Pentoxifylline has been used prophylactically in at least one patient for the management of sickle cell disease. The drug appeared to prevent sickle cell crises and related pain without reducing hemolysis, and there reportedly was a correlation between clinical improvement and improvement in microrrheologic parameters including normalization of erythrocyte flexibility. Additional studies to determine the role, if any, of pentoxifylline in the management of this disease are currently under way.
There is some evidence that pentoxifylline may have beneficial effects in patients with diabetes mellitus. The drug has improved hemorrheology in diabetic patients, and has reduced urinary albumin and total proteinexcretion and increased creatinine clearance in some diabetic patients, including a limited number with nephropathy. Subjective improvement in peripheral neuropathy also has been reported in a limited number of diabetic patients receiving the drug. In at least one patient, pentoxifylline therapy reportedly improved healing of cutaneous ulcers associated with necrobiosis lipoidica diabeticorum.

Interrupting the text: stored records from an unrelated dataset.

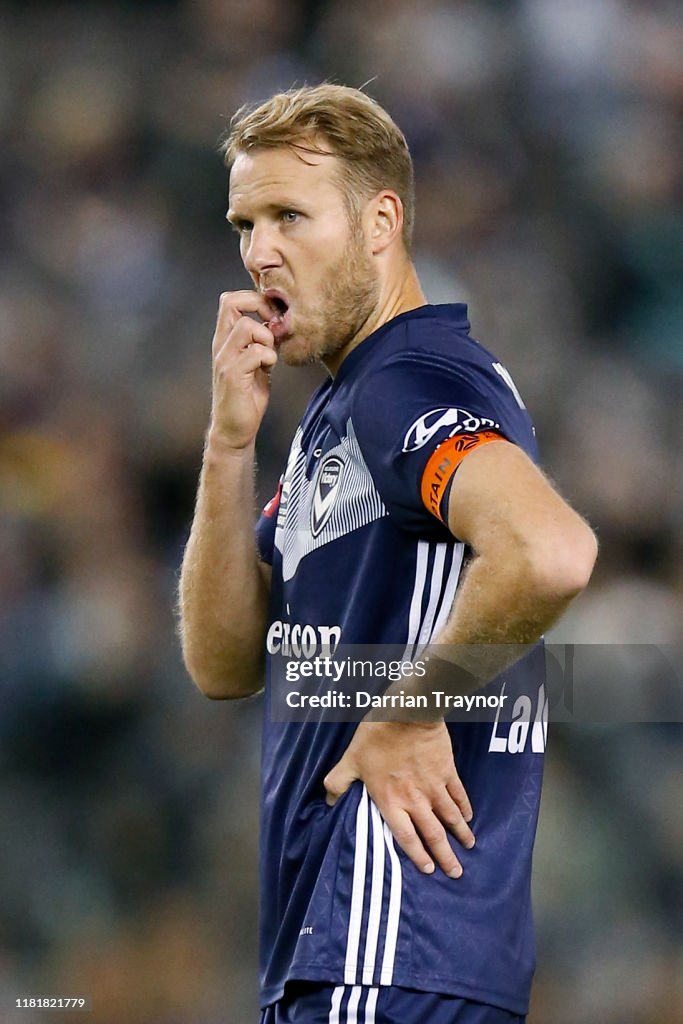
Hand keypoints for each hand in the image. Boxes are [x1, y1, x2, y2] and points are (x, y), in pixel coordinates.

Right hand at [210, 290, 277, 448]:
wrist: (234, 429)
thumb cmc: (247, 397)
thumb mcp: (256, 364)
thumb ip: (262, 344)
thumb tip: (279, 325)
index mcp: (226, 340)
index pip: (230, 300)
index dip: (254, 299)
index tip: (271, 317)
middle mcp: (221, 345)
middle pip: (231, 302)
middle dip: (259, 306)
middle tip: (273, 327)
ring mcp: (225, 359)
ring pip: (247, 325)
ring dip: (266, 337)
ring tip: (269, 356)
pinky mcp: (233, 375)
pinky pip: (255, 352)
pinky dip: (269, 357)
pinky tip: (269, 370)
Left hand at [324, 719, 474, 877]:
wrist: (409, 713)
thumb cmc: (377, 735)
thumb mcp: (351, 758)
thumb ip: (339, 780)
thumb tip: (329, 800)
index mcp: (391, 800)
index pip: (405, 837)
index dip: (417, 855)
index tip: (428, 870)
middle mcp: (415, 799)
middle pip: (433, 834)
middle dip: (445, 856)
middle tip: (455, 873)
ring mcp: (434, 786)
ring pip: (450, 817)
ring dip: (460, 834)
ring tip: (468, 847)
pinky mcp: (448, 771)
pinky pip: (459, 794)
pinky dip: (465, 807)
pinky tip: (469, 816)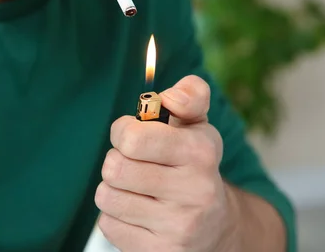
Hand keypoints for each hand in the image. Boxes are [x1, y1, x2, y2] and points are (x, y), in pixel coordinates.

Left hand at [95, 75, 239, 251]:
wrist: (217, 228)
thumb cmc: (196, 166)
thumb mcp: (198, 126)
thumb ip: (189, 96)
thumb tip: (171, 96)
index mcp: (201, 153)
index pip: (133, 138)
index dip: (122, 131)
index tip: (130, 134)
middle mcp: (195, 192)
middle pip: (114, 168)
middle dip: (117, 161)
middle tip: (134, 163)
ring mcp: (178, 228)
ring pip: (107, 197)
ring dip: (115, 189)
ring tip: (137, 189)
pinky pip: (109, 225)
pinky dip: (117, 217)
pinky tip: (140, 214)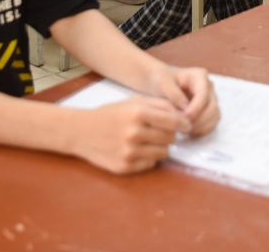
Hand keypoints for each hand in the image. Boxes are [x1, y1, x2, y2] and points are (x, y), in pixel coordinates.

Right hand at [67, 97, 188, 173]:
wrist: (81, 131)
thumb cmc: (110, 114)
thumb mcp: (133, 102)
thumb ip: (159, 105)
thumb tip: (182, 115)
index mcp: (137, 113)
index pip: (173, 121)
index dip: (183, 123)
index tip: (187, 125)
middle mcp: (134, 133)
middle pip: (170, 138)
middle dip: (169, 134)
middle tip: (160, 131)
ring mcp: (129, 152)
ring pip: (163, 153)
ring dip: (161, 147)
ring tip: (149, 140)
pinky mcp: (125, 167)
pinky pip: (150, 163)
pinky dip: (149, 157)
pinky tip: (138, 149)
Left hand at [146, 66, 219, 136]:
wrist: (158, 85)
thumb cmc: (160, 81)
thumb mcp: (162, 83)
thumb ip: (174, 94)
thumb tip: (186, 109)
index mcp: (199, 76)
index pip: (203, 95)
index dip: (195, 109)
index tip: (183, 118)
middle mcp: (208, 86)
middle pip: (212, 107)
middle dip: (198, 119)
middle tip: (182, 126)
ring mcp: (210, 99)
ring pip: (214, 116)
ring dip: (201, 126)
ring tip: (184, 129)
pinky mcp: (209, 110)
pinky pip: (212, 123)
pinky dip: (202, 130)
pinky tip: (188, 131)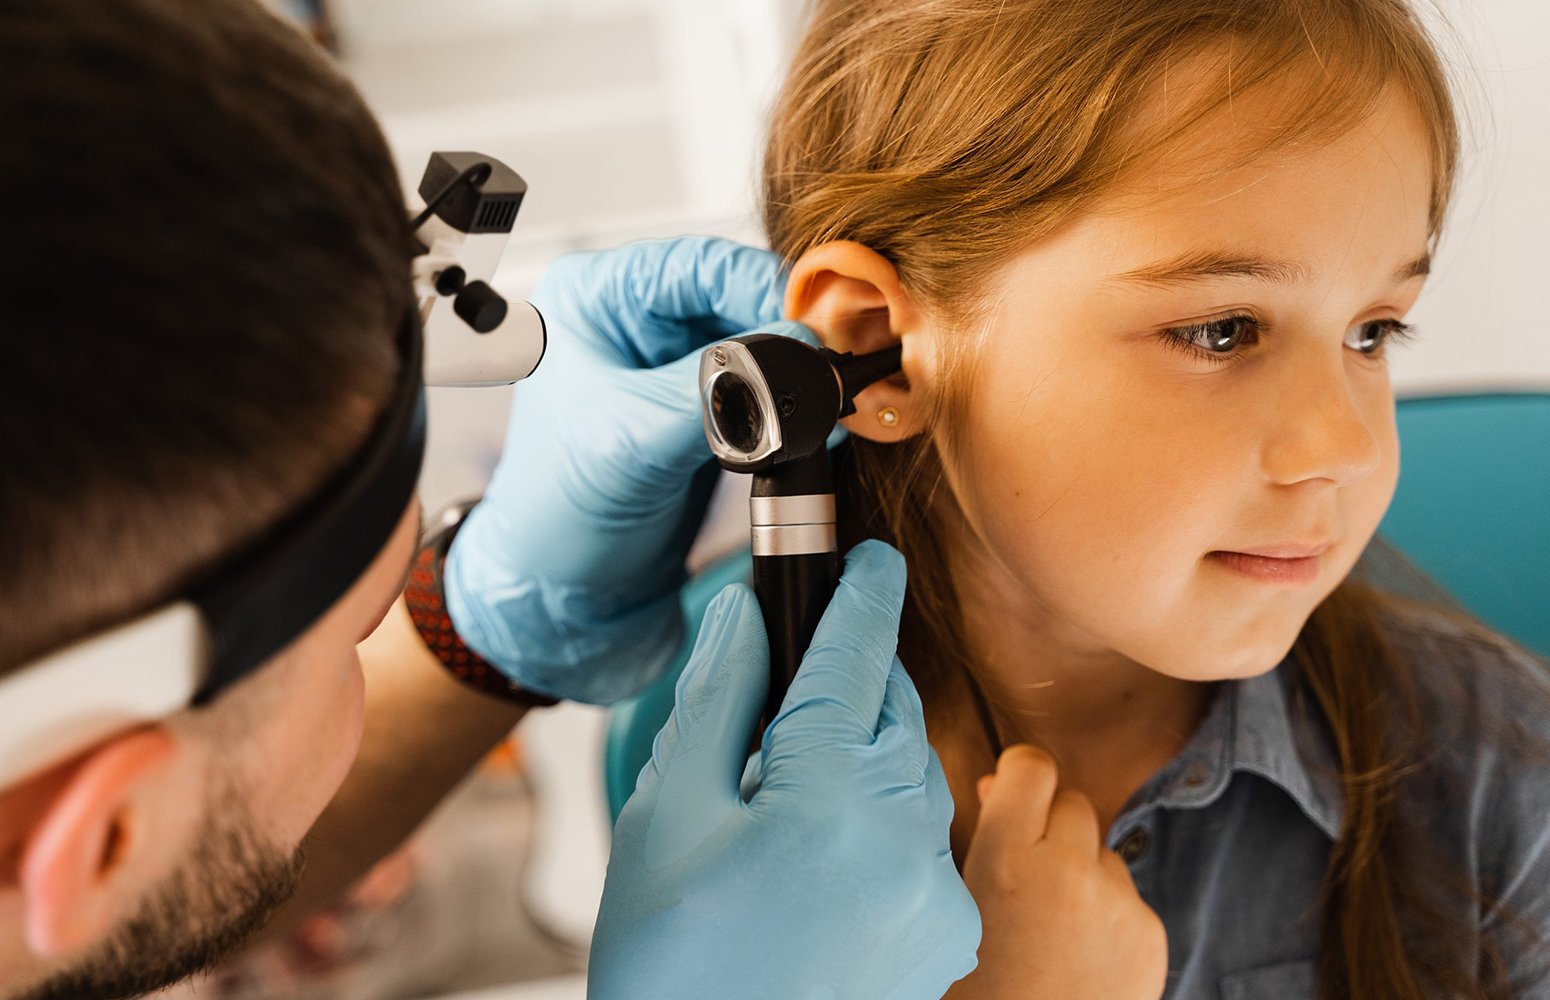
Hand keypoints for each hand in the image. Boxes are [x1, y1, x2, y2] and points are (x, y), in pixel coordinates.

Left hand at [443, 237, 809, 703]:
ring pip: (757, 345)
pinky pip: (761, 392)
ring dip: (794, 371)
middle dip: (788, 332)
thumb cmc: (556, 516)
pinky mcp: (701, 417)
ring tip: (826, 397)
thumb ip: (717, 391)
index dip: (762, 286)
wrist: (562, 602)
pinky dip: (790, 406)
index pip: (699, 263)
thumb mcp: (633, 441)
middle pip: (738, 298)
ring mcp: (670, 371)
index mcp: (596, 300)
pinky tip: (813, 423)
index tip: (812, 326)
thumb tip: (796, 352)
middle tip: (830, 366)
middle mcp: (634, 324)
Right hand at [589, 541, 980, 999]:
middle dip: (848, 685)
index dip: (859, 595)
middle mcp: (907, 845)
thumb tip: (748, 620)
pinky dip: (880, 819)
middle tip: (781, 705)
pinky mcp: (944, 935)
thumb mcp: (668, 816)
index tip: (868, 555)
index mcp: (830, 803)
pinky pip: (922, 839)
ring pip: (911, 774)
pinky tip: (818, 854)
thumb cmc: (673, 966)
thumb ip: (719, 702)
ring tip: (783, 796)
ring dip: (862, 754)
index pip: (856, 659)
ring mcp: (936, 897)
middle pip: (891, 714)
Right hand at [946, 746, 1167, 999]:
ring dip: (1080, 870)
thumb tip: (1000, 786)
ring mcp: (1118, 903)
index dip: (1019, 775)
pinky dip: (1105, 913)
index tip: (1009, 793)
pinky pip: (1127, 896)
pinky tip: (1078, 954)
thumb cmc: (973, 990)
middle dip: (1051, 826)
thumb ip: (980, 842)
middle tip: (1025, 873)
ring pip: (1102, 851)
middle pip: (1072, 802)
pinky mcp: (1152, 935)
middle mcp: (1069, 869)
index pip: (1032, 766)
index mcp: (1006, 859)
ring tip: (1048, 928)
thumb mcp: (955, 909)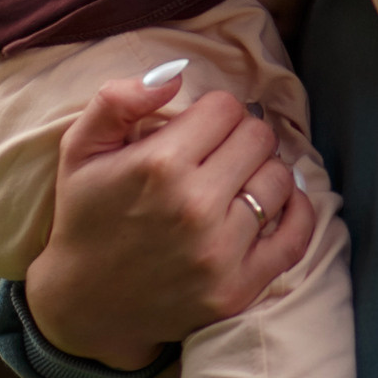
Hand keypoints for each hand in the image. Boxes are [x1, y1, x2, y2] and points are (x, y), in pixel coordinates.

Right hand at [22, 67, 315, 368]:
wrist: (86, 306)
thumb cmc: (86, 218)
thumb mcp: (80, 149)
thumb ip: (117, 99)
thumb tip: (175, 71)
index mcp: (158, 165)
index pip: (226, 107)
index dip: (213, 113)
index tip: (199, 130)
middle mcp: (194, 206)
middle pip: (258, 137)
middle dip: (240, 138)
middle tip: (218, 155)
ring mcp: (220, 251)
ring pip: (280, 178)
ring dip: (262, 173)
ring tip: (235, 182)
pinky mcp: (239, 287)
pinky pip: (297, 235)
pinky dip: (298, 211)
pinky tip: (277, 203)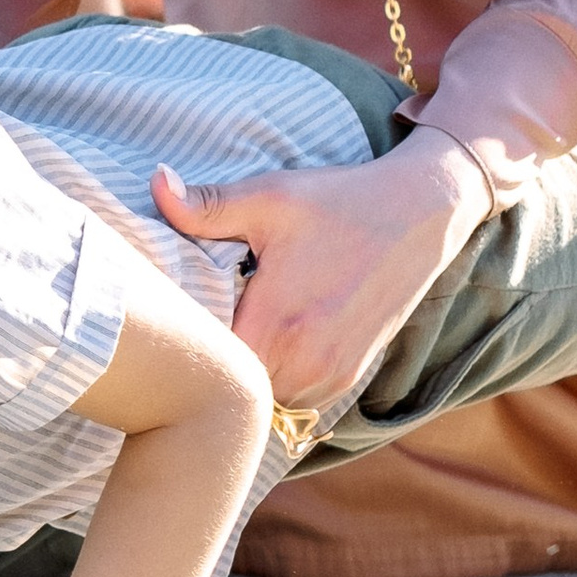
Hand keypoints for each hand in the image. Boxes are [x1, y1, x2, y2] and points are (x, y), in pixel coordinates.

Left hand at [152, 140, 485, 412]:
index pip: (204, 359)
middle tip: (197, 316)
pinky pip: (293, 395)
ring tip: (234, 324)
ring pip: (262, 395)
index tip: (173, 311)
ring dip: (245, 369)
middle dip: (211, 356)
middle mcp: (303, 363)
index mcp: (275, 324)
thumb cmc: (340, 202)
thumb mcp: (267, 197)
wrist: (422, 211)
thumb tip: (154, 181)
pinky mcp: (348, 377)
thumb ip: (203, 205)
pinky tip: (268, 335)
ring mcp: (329, 377)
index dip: (184, 338)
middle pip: (231, 382)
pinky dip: (275, 374)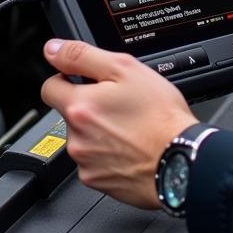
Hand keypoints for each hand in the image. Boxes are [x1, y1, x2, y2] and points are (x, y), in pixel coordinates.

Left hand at [40, 39, 196, 207]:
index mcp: (79, 107)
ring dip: (98, 131)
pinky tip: (130, 147)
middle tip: (118, 103)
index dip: (66, 79)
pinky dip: (108, 154)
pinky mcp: (98, 182)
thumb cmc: (161, 117)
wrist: (183, 162)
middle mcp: (76, 139)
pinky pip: (95, 162)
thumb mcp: (125, 69)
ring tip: (129, 126)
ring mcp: (86, 164)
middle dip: (88, 106)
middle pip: (69, 114)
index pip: (49, 88)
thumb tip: (53, 49)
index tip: (84, 80)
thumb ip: (82, 56)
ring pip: (83, 138)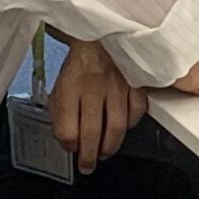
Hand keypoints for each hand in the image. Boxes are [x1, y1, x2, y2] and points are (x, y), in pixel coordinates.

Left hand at [48, 40, 146, 172]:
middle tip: (88, 164)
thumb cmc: (81, 62)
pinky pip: (137, 112)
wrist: (103, 34)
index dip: (68, 144)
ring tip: (105, 152)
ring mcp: (118, 86)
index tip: (70, 147)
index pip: (67, 129)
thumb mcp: (61, 84)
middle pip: (92, 133)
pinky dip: (131, 124)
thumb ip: (61, 111)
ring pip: (117, 128)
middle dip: (89, 156)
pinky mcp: (136, 83)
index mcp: (70, 87)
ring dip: (110, 146)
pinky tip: (124, 127)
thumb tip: (68, 138)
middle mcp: (94, 88)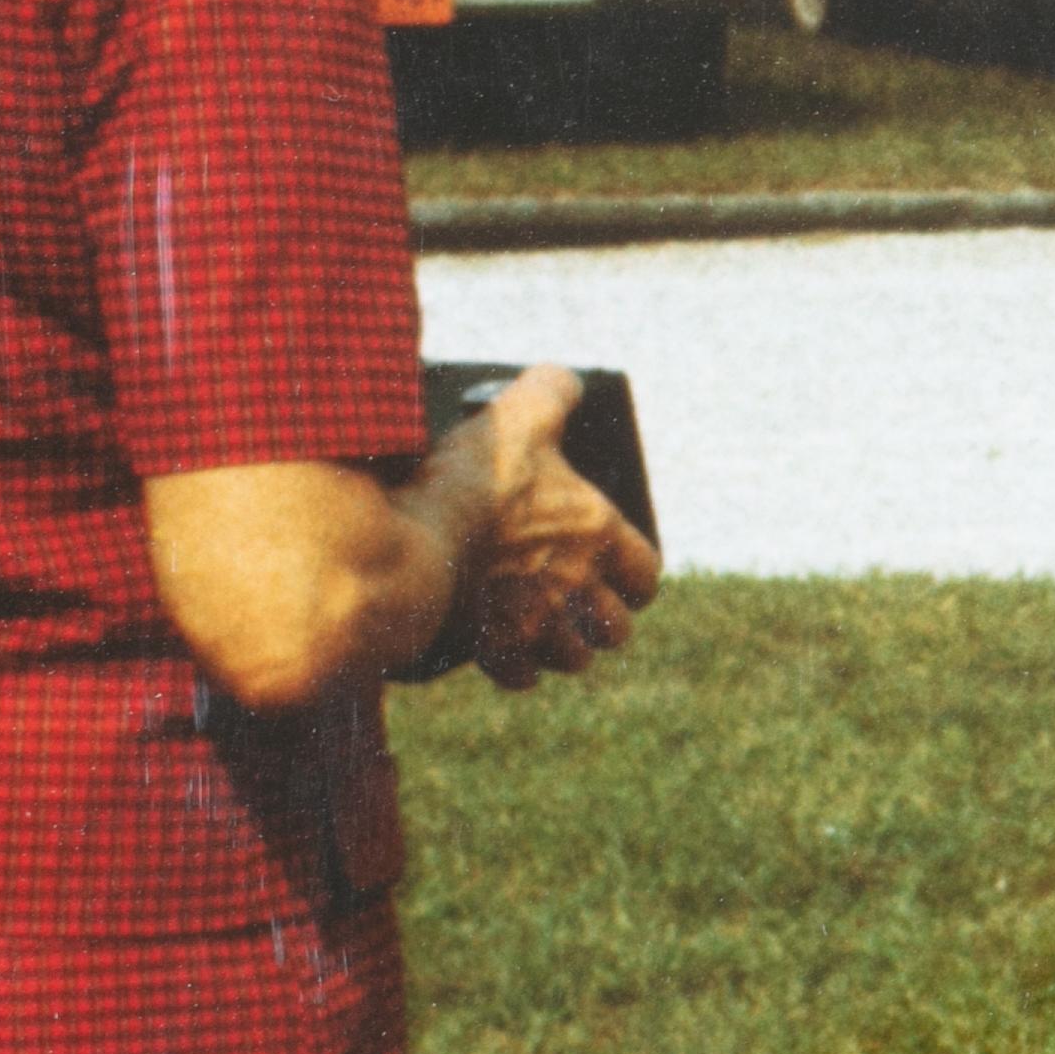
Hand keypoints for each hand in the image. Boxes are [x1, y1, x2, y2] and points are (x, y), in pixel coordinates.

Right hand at [446, 365, 656, 688]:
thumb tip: (568, 379)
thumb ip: (550, 393)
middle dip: (600, 622)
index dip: (634, 579)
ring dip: (561, 647)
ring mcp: (537, 622)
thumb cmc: (470, 475)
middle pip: (614, 628)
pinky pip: (521, 674)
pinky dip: (516, 667)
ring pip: (572, 657)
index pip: (645, 575)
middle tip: (578, 607)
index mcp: (597, 533)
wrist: (408, 533)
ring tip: (540, 629)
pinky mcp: (495, 648)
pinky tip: (504, 651)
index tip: (620, 579)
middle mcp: (577, 585)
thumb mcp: (517, 416)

Pentoxifylline has been used IV in combination with dextran 40 and cortisone for the treatment of Bell's palsy (idiopathic facial paralysis). In a limited number of patients, this combination regimen has reportedly been more effective than cortisone alone or surgical facial nerve decompression as evidenced by an increased percentage of patients achieving complete recovery according to clinical and neurophysiologic (e.g., electromyographic) evaluation. Additional study to determine the efficacy, if any, of pentoxifylline alone or in combination with other drugs in the treatment of Bell's palsy is necessary.
Pentoxifylline has been used in a limited number of patients for the treatment of male fertility disorders, including asthenospermia and idiopathic oligospermia. Pentoxifylline has been reported to increase the duration of activity of ejaculated spermatozoa and, in one study, several males with asthenospermia successfully impregnated their wives during therapy with the drug. However, in another study comparing the effectiveness of pentoxifylline with that of placebo, clomiphene citrate, mesterolone, or testosterone rebound therapy for the treatment of idiopathic oligospermia, pentoxifylline therapy did not result in a clinically important increase in mean sperm count nor in successful pregnancy in the sexual partners. In this study, clinically important increases in mean sperm concentration and successful pregnancy only occurred in association with clomiphene citrate therapy. Further study is needed to adequately determine the role, if any, of pentoxifylline in the treatment of male fertility disorders.